This work addresses the lack of a unified theoretical framework and empirical analysis for the mid-training phase—intervening between pretraining and downstream fine-tuning—in large language models (LLMs). We propose the first systematic taxonomy covering data distribution evolution, learning rate annealing scheduling, and long-context extension; explain mid-training efficacy through gradient noise suppression, information bottleneck alleviation, and curriculum learning; and establish a standardized evaluation benchmark with reproducible training guidelines. Experiments demonstrate that mid-training significantly improves model generalization and subsequent fine-tuning efficiency. Our findings provide a structured methodological foundation for continuous LLM capability evolution and highlight open challenges—including data-optimization co-design and dynamic context adaptation—that warrant further investigation.

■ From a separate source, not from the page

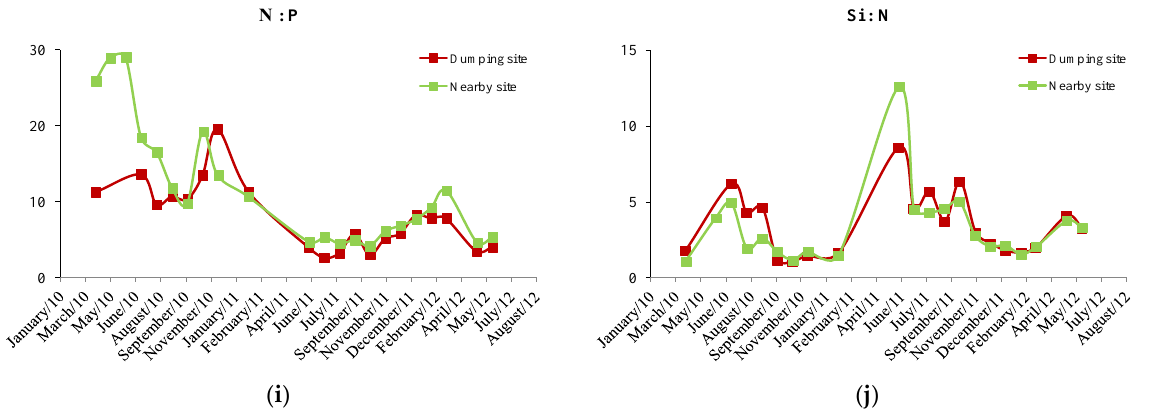
Figure 2. Distribution of temperature ( a ), salinity ( b ), light transmission ( c ), dissolved oxygen ( d ), silicates ( e ), nitrates ( f ), ammonium ( g ), phosphates ( h ), N:P ratio ( i ) and Si:N ratio ( j ) during the monitoring survey for the dredge spoil dumping in coastal waters ( ‘ Dumping site ’ is DSS1,DSS2 and ‘ Nearby site ’ is DSS3, DSS4, DSS5). Values are averaged from surface and bottom.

Large language models (LLMs) are typically developed through large-scale pre-training followed by task-specific fine-tuning. Recent advances highlight the importance of an intermediate mid-training stage, where models undergo multiple annealing-style phases that refine data quality, adapt optimization schedules, and extend context length. This stage mitigates diminishing returns from noisy tokens, stabilizes convergence, and expands model capability in late training. Its effectiveness can be explained through gradient noise scale, the information bottleneck, and curriculum learning, which together promote generalization and abstraction. Despite widespread use in state-of-the-art systems, there has been no prior survey of mid-training as a unified paradigm. We introduce the first taxonomy of LLM mid-training spanning data distribution, learning-rate scheduling, and long-context extension. We distill practical insights, compile evaluation benchmarks, and report gains to enable structured comparisons across models. We also identify open challenges and propose avenues for future research and practice.